• Description of the task
Please copy the listing that follows exactly, leaving out any pictures.

===== Supplied data

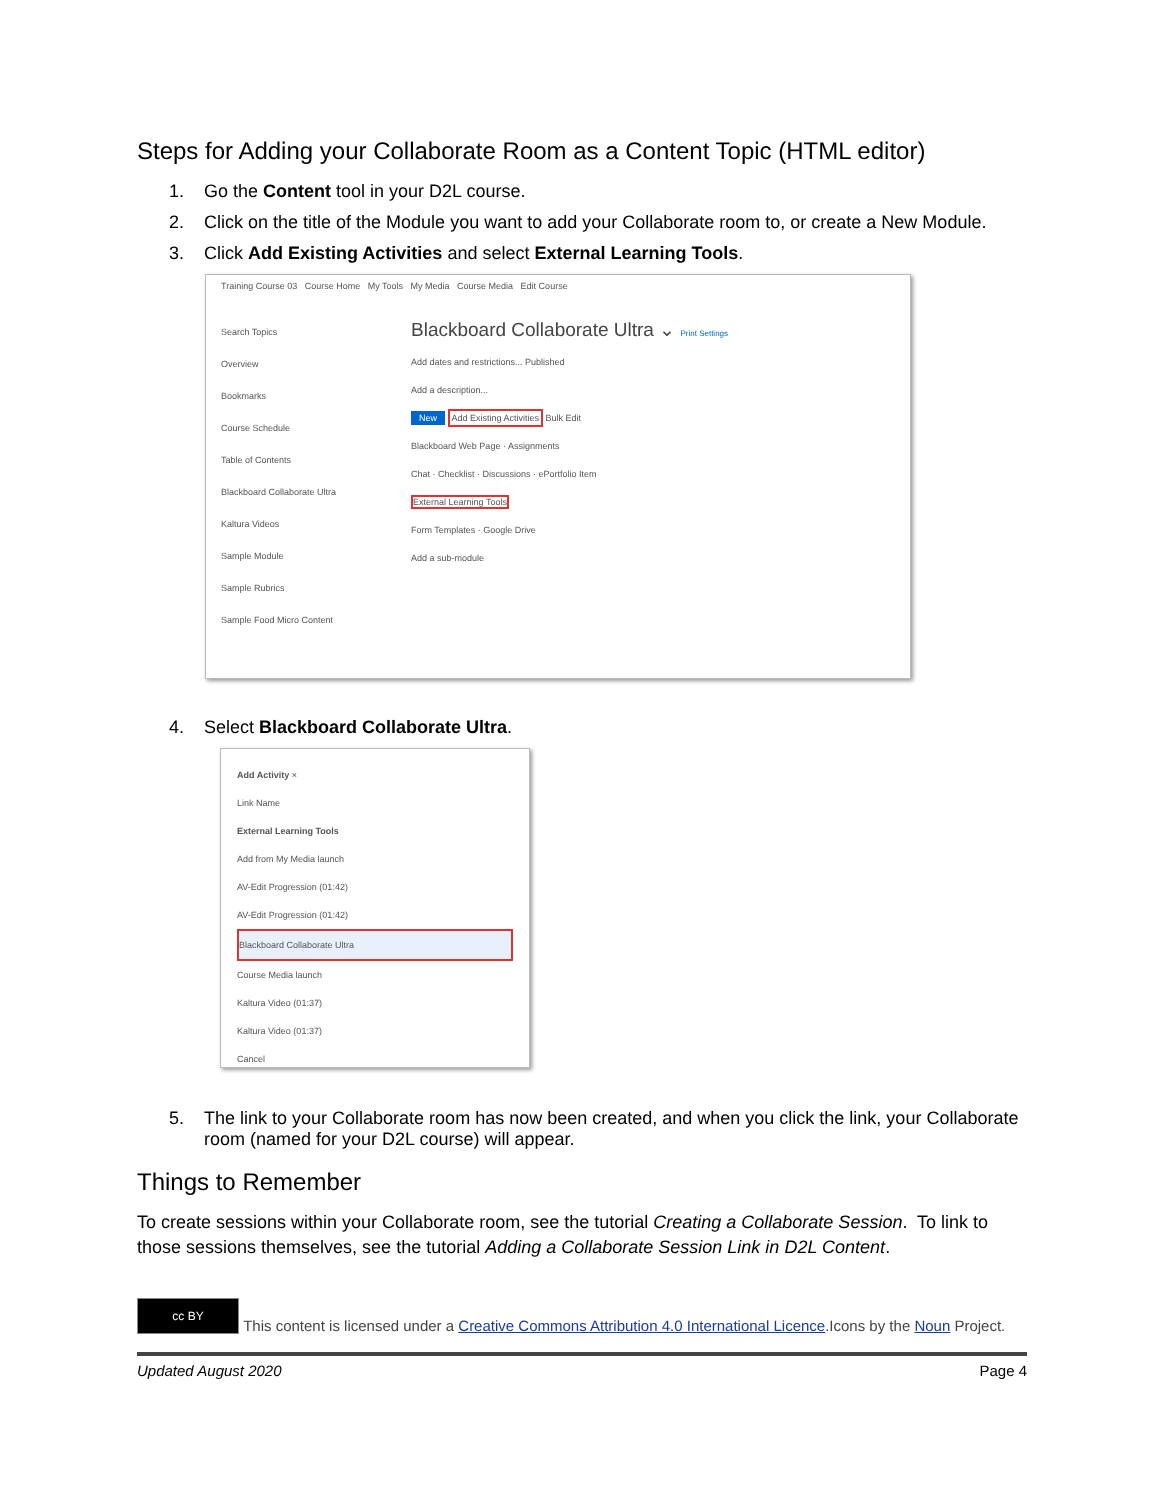Steps for Adding your Collaborate Room as a Content Topic (HTML editor)
1. Go the Content tool in your D2L course.
2. Click on the title of the Module you want to add your Collaborate room to, or create a New Module.
3. Click Add Existing Activities and select External Learning Tools.
Training Course 03 Course Home My Tools My Media Course Media Edit Course
Search Topics
Overview
Bookmarks
Course Schedule
Table of Contents
Blackboard Collaborate Ultra
Kaltura Videos
Sample Module
Sample Rubrics
Sample Food Micro Content
Blackboard Collaborate Ultra ⌄ Print Settings
Add dates and restrictions... Published
Add a description...
New Add Existing Activities Bulk Edit
Blackboard Web Page · Assignments
Chat · Checklist · Discussions · ePortfolio Item
External Learning Tools
Form Templates · Google Drive
Add a sub-module
4. Select Blackboard Collaborate Ultra.
Add Activity ×
Link Name
External Learning Tools
Add from My Media launch
AV-Edit Progression (01:42)
AV-Edit Progression (01:42)
Blackboard Collaborate Ultra
Course Media launch
Kaltura Video (01:37)
Kaltura Video (01:37)
Cancel
5. The link to your Collaborate room has now been created, and when you click the link, your Collaborate room (named for your D2L course) will appear.
Things to Remember
To create sessions within your Collaborate room, see the tutorial Creating a Collaborate Session. To link to those sessions themselves, see the tutorial Adding a Collaborate Session Link in D2L Content.
cc BY This content is licensed under a Creative Commons Attribution 4.0 International Licence.Icons by the Noun Project.
Updated August 2020 Page 4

==========

• Task result
Steps for Adding your Collaborate Room as a Content Topic (HTML editor)
1. Go the Content tool in your D2L course.
2. Click on the title of the Module you want to add your Collaborate room to, or create a New Module.
3. Click Add Existing Activities and select External Learning Tools.
Training Course 03 Course Home My Tools My Media Course Media Edit Course
Search Topics
Overview
Bookmarks
Course Schedule
Table of Contents
Blackboard Collaborate Ultra
Kaltura Videos
Sample Module
Sample Rubrics
Sample Food Micro Content
Blackboard Collaborate Ultra ⌄ Print Settings
Add dates and restrictions... Published
Add a description...
New Add Existing Activities Bulk Edit
Blackboard Web Page · Assignments
Chat · Checklist · Discussions · ePortfolio Item
External Learning Tools
Form Templates · Google Drive
Add a sub-module
4. Select Blackboard Collaborate Ultra.
Add Activity ×
Link Name
External Learning Tools
Add from My Media launch
AV-Edit Progression (01:42)
AV-Edit Progression (01:42)
Blackboard Collaborate Ultra
Course Media launch
Kaltura Video (01:37)
Kaltura Video (01:37)
Cancel
5. The link to your Collaborate room has now been created, and when you click the link, your Collaborate room (named for your D2L course) will appear.
Things to Remember
To create sessions within your Collaborate room, see the tutorial Creating a Collaborate Session. To link to those sessions themselves, see the tutorial Adding a Collaborate Session Link in D2L Content.
cc BY This content is licensed under a Creative Commons Attribution 4.0 International Licence.Icons by the Noun Project.
Updated August 2020 Page 4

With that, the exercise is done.